----- EXCERPTED PASSAGE -----
LGBT and the Military 
In Thailand, all 21-year-old Thai men must partake in a lottery to determine whether they will become military conscripts, unless they have attended at least three years of reserved military training during high school or are considered unfit to serve. Men reporting for the military draft are classified into 4 groups according to their physical condition. The first is person with normal physique, the second is person whose physique is unlike persons in the previous category, the third is person with an illness which cannot be cured within 30 days, and the fourth is person whose illness is incompatible with military.

Transgender women are usually placed in the second category and treated significantly differently, as women are exempt from the military draft. Transgender women are automatically rejected and given an exemption document known as “Sor Dor 43” stamped with the wording “permanent mental disorder”. This makes it difficult for transgender women to apply for jobs in government, state enterprises or any companies which require proof of military service.

Due to high pressure from the LGBT community, in March 2006, the military agreed to change the wording but refused to revise any already given Sor Dor 43.

On 11 April 2012, new regulations were issued under the 1954 Military Service Act to use the term “gender identity disorder” in military service exemption. Following this, transgender persons can request a new Sor Dor 43 with the new wording.
----- COLLECTED MATERIAL -----
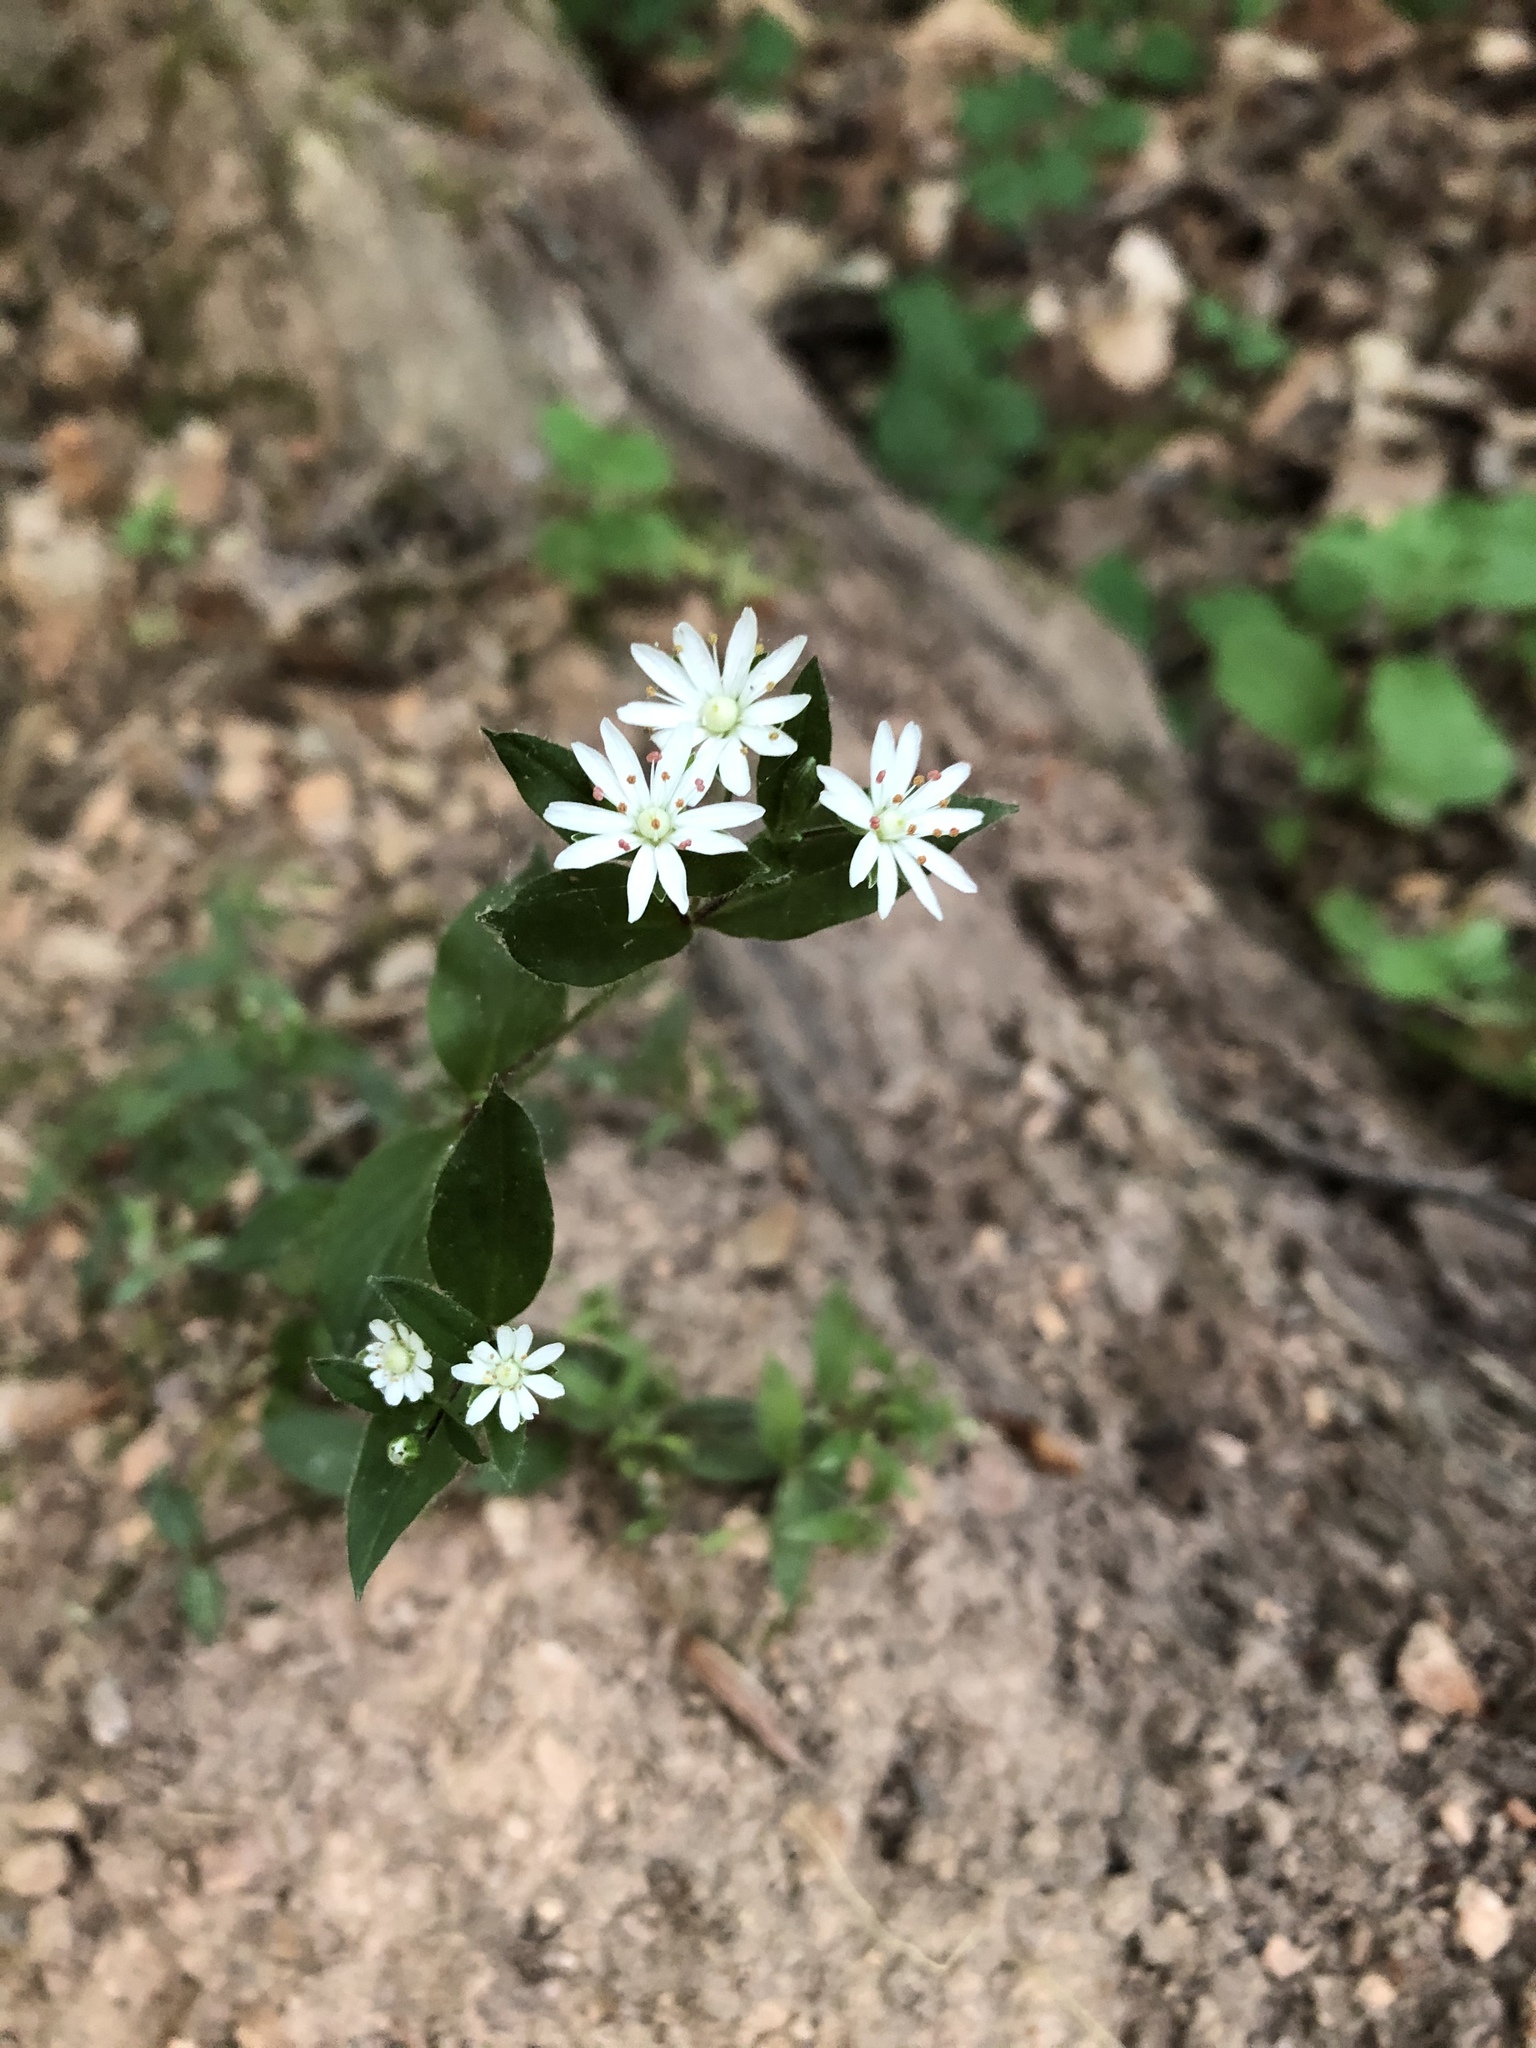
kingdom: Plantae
-----
#### JOBS
**a)** Decide whether each statement agrees with the passage on Thai military service. Answer yes or no, and quote the words from the passage that settle it.
(i) Thai men with at least three years of reserved military training in high school do not take part in the lottery.
(ii) In March 2006 the military agreed to revise Sor Dor 43 documents that had already been issued.
(iii) The April 2012 regulations were issued under the 1954 Military Service Act.
**b)** Write the next part of the passage on transgender women and the Thai military draft, starting after its final sentence.
The material plays no part in this exercise.

#### EXPECTED RESULTS
**a)**
(i) Yes: "unless they have attended at least three years of reserved military training during high school"
(ii) No: "refused to revise any already given Sor Dor 43"
(iii) Yes: "new regulations were issued under the 1954 Military Service Act"

**b)**
Gender in legal documents 
On August 9, 2012 Mr (now Miss) Sirinlada Khodpad along with Dr. Taejing Siripanich, committee of National Human Rights Commission of Thailand, and his parents arrived at district office to file a request on changing title, marked the first legal title change in Thailand, but only for intersex person.

At the moment title changing for transgender citizens is still a controversial topic and has not yet been legalized.

Media 
In the past few years, higher visibility of LGBT acceptance is apparent such as in media : the growing numbers of television shows, dramas and movies concerning LGBT relationships and the increase in homosexual/LGBT characters’ airtime on television. LGBT artists/groups started appearing in media as well. Two of these groups, "4MIX" and "Venus Flytrap" are Thai-Pop groups with LGBT members.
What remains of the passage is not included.